Predicting crime in Raleigh based on weather. Data from 2013.
Inspired by the Example Project used in AWS SageMaker Architecting for ML course.
One can look in Academic Researcher or Google and read lots of research papers and articles describing how temperature increases affect propensity to commit crime (especially violent crime).
This project aims to establish a link between temperatures and weather conditions in Raleigh to see if one can predict increases or decreases in crime throughout the city.
Under the datasets folder are the two datasets used for this project:
- Raleigh Police Incidents - SRS - while the link to the dataset covers January 2005 to June 2014, the data set used here is only for the year 2013. Also note that specific location informastion is not provided to protect the identities of minors and sexual violence victims.
- NOAA Weather For Raleigh 2013 - queries for temperature highs and lows, precipitation, and more across all Raleigh area weather stations. Note that stations identified as in the Raleigh area do not necessarily fall within the city limits (Fuquay Varina, Apex, Cary, and other areas are included with the data).
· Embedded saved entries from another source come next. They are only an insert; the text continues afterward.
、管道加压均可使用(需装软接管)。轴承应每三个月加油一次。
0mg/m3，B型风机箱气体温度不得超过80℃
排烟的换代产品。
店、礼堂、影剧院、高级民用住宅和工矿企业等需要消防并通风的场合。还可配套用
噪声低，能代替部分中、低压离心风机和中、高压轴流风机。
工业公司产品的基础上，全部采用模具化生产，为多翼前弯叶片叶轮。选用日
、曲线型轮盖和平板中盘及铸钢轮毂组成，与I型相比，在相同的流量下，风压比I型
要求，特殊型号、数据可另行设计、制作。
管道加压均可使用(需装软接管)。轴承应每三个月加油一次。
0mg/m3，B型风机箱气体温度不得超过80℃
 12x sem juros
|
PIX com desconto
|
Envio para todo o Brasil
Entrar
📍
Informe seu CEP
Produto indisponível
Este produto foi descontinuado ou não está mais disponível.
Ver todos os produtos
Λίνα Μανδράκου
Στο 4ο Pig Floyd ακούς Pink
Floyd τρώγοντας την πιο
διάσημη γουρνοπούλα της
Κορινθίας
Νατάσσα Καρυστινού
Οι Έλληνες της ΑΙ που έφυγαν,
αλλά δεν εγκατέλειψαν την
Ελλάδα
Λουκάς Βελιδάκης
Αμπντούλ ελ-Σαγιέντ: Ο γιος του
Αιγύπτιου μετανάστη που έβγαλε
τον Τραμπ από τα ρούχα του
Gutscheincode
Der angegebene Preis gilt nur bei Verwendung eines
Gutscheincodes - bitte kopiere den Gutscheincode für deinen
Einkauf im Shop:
Because the police incident dataset includes latitutes and longitudes but not crime locations, we cannot exact locations and temperatures at crime sites.
- Break up crimes by type and by day, correct any sampling issues
- Average temperature highs and lows across all areas
- Link both data sets
- Assess using multi-class classification whether the weather forecast also can predict an increase in a given set of crimes
- NOAA data collection only supports a small set of data at a time, and does not support basic web scraping techniques, so my initial data queries were collected manually
- NOAA API requests only support JSON responses
- Raleigh crime data does not have specific location data
- Potential for data variance in the weather data set (in calculating averages, for example - it is not known as of this writing whether a couple of degrees in either direction is statisitically significant)
- Sort out web scrape so we can request JSON and convert to CSV
- Isolate locations with provided lat/long in police incidents dataset and cross reference weather stations for more precise temperature data
- Add other data from previous years
- Trend analysis based on previous years (temperature increases, specific crime increases)